Peut-on fournir un cadre réglementaire qui englobe à la fois la protection des données des utilisateurs et la production de fausses informations, notamment de fausses images qu’on voit pulluler sur les réseaux sociaux ?  Un tel cadre réglementaire serait-il respecté par tous ? Des pays comme la Chine suivraient-ils la démarche ?

Aujourd’hui, il y a un discours dominant suivant lequel la protection des données et l’innovation seraient deux principes antinomiques. De fait, ceux qui ont le plus intérêt à l’affadissement des protections sont ceux-là mêmes qui développent ces technologies, et ils disposent de nombreux soutiens, dans les secteurs économiques plus traditionnels comme dans le champ politique.

La question est : va-t-on renforcer ce cadre réglementaire sur la protection des données, aujourd’hui incarné par le règlement général sur la protection des données (RGPD) ? C’est peu probable. Le RGPD a émergé dans une conjoncture particulière, à la suite des révélations d’Edward Snowden, et comme je le disais plus haut, il existe plutôt un consensus politique et économique sur les contraintes exercées par la réglementation. Cela ne veut pas pour autant dire que le RGPD est voué à disparaître. Il serait en effet trop coûteux politiquement de revenir sur les avancées, fussent-elles modestes, qu’apporte ce texte.

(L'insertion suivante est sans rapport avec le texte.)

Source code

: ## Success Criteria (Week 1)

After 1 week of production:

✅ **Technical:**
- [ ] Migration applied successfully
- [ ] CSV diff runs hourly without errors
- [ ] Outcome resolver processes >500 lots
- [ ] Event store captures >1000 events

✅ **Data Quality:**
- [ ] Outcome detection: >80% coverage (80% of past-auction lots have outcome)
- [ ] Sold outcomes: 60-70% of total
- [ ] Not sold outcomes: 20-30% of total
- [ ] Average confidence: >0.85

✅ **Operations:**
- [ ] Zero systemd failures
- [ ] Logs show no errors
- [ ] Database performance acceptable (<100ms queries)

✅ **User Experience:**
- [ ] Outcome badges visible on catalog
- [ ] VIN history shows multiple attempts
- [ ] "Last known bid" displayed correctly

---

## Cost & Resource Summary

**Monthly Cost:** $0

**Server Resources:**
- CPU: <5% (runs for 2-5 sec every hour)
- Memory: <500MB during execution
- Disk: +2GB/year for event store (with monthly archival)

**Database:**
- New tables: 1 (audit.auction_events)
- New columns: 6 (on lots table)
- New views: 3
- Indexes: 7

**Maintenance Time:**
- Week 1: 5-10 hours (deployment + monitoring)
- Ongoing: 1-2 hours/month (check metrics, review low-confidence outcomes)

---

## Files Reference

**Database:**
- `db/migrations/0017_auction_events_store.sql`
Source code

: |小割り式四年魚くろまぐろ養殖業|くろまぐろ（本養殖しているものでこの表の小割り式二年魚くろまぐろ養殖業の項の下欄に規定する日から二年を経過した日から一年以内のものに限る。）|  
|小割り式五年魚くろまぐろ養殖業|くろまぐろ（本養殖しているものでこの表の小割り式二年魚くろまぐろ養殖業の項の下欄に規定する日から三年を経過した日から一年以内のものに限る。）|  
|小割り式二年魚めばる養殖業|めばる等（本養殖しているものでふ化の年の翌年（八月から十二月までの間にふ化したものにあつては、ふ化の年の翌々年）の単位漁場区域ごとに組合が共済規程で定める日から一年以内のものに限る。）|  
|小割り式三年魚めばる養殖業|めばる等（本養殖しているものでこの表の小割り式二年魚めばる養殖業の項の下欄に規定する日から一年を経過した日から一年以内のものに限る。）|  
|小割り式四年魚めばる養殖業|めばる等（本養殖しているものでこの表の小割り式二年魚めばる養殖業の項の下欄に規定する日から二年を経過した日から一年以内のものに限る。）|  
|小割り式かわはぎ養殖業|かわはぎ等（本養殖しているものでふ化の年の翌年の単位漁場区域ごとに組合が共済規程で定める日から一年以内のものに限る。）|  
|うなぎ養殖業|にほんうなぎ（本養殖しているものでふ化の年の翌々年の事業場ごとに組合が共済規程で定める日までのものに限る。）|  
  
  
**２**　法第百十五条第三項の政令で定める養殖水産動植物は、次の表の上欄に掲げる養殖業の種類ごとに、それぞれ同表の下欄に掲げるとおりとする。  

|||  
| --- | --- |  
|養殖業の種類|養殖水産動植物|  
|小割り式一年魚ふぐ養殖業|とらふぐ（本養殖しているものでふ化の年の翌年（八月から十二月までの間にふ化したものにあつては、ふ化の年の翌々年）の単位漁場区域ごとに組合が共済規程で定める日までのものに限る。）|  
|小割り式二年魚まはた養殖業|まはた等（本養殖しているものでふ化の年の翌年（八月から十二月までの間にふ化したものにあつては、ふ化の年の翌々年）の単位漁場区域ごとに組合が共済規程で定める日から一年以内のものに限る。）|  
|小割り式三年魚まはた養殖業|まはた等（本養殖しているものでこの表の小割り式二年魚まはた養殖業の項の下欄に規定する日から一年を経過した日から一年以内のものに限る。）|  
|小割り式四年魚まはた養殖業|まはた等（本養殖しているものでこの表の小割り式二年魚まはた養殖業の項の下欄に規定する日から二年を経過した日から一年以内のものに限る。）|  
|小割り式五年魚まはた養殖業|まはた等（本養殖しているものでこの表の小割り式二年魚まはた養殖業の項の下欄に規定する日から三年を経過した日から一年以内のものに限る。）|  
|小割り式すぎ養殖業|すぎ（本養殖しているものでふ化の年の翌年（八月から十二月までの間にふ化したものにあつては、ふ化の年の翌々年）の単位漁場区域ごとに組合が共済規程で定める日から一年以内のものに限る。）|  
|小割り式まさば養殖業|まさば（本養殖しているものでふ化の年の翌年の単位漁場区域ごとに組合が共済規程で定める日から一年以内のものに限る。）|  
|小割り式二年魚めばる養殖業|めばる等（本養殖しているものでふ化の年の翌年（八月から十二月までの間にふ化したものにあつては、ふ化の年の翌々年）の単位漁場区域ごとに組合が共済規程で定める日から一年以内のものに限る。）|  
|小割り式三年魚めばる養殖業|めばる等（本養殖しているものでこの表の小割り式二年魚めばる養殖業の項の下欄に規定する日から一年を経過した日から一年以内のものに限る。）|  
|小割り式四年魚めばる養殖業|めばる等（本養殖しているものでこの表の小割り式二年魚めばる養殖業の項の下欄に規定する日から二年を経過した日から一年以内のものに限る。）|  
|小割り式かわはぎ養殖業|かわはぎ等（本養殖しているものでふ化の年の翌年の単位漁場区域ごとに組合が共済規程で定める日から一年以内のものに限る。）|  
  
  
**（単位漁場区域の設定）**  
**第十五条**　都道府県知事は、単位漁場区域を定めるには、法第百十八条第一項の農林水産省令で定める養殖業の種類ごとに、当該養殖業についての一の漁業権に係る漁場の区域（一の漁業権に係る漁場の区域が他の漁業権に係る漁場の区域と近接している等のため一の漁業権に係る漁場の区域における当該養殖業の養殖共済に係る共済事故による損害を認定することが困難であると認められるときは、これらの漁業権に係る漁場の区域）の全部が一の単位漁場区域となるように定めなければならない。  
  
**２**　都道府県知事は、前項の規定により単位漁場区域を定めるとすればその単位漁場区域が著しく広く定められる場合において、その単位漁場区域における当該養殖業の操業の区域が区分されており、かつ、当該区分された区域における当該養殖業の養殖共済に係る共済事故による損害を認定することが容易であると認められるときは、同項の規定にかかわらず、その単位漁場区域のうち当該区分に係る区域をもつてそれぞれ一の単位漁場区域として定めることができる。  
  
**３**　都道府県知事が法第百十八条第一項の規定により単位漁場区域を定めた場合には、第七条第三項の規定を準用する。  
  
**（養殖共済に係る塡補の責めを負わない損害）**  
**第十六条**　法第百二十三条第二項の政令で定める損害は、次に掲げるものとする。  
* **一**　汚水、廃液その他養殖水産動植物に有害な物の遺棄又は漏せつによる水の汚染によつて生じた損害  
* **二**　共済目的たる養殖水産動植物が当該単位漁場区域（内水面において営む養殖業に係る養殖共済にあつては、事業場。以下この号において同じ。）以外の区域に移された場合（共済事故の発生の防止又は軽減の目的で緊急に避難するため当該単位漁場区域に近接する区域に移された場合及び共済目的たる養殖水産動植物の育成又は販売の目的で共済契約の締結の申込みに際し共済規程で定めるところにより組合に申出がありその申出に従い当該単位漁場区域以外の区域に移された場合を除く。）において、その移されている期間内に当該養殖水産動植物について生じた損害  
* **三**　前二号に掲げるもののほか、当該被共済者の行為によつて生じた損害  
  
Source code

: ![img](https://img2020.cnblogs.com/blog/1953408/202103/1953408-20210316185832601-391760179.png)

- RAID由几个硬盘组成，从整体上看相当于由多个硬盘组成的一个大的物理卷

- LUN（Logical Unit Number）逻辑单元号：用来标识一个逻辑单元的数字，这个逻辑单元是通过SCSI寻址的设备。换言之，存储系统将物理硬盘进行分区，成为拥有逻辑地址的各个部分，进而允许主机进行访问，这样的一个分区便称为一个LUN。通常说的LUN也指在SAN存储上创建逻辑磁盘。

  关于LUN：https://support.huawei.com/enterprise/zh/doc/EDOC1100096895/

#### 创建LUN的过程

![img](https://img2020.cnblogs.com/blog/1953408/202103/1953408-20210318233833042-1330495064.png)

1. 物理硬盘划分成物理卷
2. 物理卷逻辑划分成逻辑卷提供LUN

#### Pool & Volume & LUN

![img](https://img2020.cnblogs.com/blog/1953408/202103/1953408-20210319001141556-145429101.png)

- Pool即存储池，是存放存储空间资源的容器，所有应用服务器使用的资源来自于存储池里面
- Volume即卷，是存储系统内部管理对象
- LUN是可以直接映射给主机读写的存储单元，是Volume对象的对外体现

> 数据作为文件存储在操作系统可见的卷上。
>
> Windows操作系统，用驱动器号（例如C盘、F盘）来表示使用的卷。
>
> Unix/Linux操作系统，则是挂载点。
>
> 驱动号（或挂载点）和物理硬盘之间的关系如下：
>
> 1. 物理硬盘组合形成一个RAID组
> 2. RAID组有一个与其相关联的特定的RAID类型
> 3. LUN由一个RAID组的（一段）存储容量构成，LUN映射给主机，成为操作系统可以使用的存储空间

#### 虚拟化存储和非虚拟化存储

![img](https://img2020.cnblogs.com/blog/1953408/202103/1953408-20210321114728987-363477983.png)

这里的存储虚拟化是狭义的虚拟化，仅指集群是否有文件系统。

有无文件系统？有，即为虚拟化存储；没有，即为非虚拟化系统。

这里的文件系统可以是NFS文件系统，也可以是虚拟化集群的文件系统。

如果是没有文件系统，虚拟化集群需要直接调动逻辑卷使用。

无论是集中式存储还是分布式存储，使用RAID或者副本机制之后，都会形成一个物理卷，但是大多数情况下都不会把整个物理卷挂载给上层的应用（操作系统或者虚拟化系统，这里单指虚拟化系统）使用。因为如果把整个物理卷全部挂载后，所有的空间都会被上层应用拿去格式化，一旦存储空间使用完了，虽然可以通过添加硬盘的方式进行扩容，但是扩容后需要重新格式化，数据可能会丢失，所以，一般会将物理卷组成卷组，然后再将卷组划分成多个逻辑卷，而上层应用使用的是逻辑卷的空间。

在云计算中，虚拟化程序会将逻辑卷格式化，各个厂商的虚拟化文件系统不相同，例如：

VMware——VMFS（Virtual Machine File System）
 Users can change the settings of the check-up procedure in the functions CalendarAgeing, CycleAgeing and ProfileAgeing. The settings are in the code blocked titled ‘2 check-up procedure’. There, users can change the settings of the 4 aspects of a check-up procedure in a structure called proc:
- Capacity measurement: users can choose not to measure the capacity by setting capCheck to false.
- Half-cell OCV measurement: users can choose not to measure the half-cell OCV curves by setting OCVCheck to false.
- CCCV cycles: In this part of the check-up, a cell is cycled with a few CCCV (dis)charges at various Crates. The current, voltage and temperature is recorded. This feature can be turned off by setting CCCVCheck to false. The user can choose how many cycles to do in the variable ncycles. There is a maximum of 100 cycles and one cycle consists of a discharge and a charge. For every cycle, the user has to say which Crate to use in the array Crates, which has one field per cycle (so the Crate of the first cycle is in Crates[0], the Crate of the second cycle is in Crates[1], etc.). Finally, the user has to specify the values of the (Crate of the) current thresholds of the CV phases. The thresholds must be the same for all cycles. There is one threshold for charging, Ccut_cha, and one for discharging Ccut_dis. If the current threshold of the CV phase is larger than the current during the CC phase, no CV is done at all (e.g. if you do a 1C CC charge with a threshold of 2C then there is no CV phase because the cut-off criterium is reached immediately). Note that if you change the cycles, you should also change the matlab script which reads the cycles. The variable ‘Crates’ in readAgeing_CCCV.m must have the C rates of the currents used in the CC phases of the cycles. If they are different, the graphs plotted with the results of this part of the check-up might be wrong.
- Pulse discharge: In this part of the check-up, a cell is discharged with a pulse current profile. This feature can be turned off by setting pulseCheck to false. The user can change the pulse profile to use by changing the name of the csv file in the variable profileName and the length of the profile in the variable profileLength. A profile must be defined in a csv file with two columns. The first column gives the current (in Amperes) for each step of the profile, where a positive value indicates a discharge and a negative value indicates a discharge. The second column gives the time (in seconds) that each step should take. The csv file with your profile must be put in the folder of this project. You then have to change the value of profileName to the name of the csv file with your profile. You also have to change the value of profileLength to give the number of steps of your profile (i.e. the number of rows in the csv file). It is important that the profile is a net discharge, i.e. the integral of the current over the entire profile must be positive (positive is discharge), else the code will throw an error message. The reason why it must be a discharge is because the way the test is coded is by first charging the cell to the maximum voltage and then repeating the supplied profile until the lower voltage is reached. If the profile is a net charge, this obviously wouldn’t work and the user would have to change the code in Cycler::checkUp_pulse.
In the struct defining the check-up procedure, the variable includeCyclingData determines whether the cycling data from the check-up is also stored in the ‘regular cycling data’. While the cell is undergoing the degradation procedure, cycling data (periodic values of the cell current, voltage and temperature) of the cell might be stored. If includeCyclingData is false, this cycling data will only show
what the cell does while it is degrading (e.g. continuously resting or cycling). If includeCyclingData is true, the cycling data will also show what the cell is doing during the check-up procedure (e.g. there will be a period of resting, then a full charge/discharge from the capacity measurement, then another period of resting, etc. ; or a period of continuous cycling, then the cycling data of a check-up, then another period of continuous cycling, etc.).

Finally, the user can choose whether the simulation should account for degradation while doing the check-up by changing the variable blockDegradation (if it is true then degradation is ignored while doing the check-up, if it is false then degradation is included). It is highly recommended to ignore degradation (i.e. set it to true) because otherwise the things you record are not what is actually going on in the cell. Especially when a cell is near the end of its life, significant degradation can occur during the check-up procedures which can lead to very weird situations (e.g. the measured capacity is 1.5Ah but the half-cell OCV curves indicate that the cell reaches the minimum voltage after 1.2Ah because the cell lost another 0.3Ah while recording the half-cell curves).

La deuxième partie de la question fait écho à plusieurs initiatives, de par le monde, visant à mettre sur pied une réglementation sur la protection des données équivalente à l’échelle de l’UE. Même une dictature comme la Chine a légiféré sur la question, en adoptant formellement un texte très proche du RGPD. On ne peut toutefois faire confiance au formalisme juridique en la matière. D’une part, les États qui ne sont pas des États de droit disposent d’un corpus juridique par essence inane, dans la mesure où rien n’empêche l’État de s’émanciper des règles qu’il a édictées. D’autre part, l’efficacité des règles de droit s’éprouve, eu égard aux mesures mises en œuvre pour en assurer l’application. Or, en la matière, il est douteux que des États profondément hostiles à l’idée de protection des données personnelles s’ingénient à la garantir.

Après des années de croissance, les GAFAM connaissent un sérieux ralentissement : résultats en demi-teinte, licenciements… Pour quelles raisons ? Leur modèle est-il en péril ?

Ce ralentissement est d’abord le signe d’un retour, relatif, à la normale après une période d’effervescence liée à la pandémie de Covid-19 et la translation massive des activités humaines, notamment économiques, vers l’espace numérique. Ces entreprises disposent de positions dominantes et solides, dans chacun de leurs domaines de spécialité. Cependant, des cinq GAFAM, Meta (Facebook) est peut-être le plus fragile, dans la mesure où ses ressources pour peser dans le rapport de forces avec les États sont moindres que les autres. Pour une raison notamment : la sphère d’activité de Meta ne déborde guère les frontières des réseaux sociaux. Partant de là, les liens de dépendance que l’entreprise a tissés avec le reste de l’espace social (mondial) sont plus ténus que ses acolytes, lesquels ont étendu leurs activités aux équipements et logiciels de télécommunications, aux messageries électroniques et, surtout, au cloud computing. Autrement dit : interdisez à Meta d’opérer demain en Europe, vous perdrez certes l’usage de Facebook, Instagram et WhatsApp, mais le passage à d’autres applications équivalentes ne demanderait pas un effort démesuré. En revanche, si vous bloquez les services de Google, Microsoft, Amazon et même d’Apple, alors vous vous acheminerez vers des déconvenues bien plus fracassantes : la quasi-totalité des smartphones et des ordinateurs mis hors service, puisque vous n’aurez plus accès aux mises à jour des principaux systèmes d’exploitation (Android, iOS, macOS, Windows) ; et plus d’accès à vos services cloud, étant donné qu’Amazon, Microsoft et Google sont en position d’oligopole sur ce marché. Donc : perte des outils et des données, plus de boîte mail, pour ne citer que les principaux effets. À moins, bien sûr, que des alternatives n’émergent dans l’intervalle, mais, vu les coordonnées politiques et économiques qui guident l’action publique depuis quelques décennies, c’est peu probable. Face à de telles chaînes de dépendance, le modèle de ces entreprises est donc loin d’être en péril.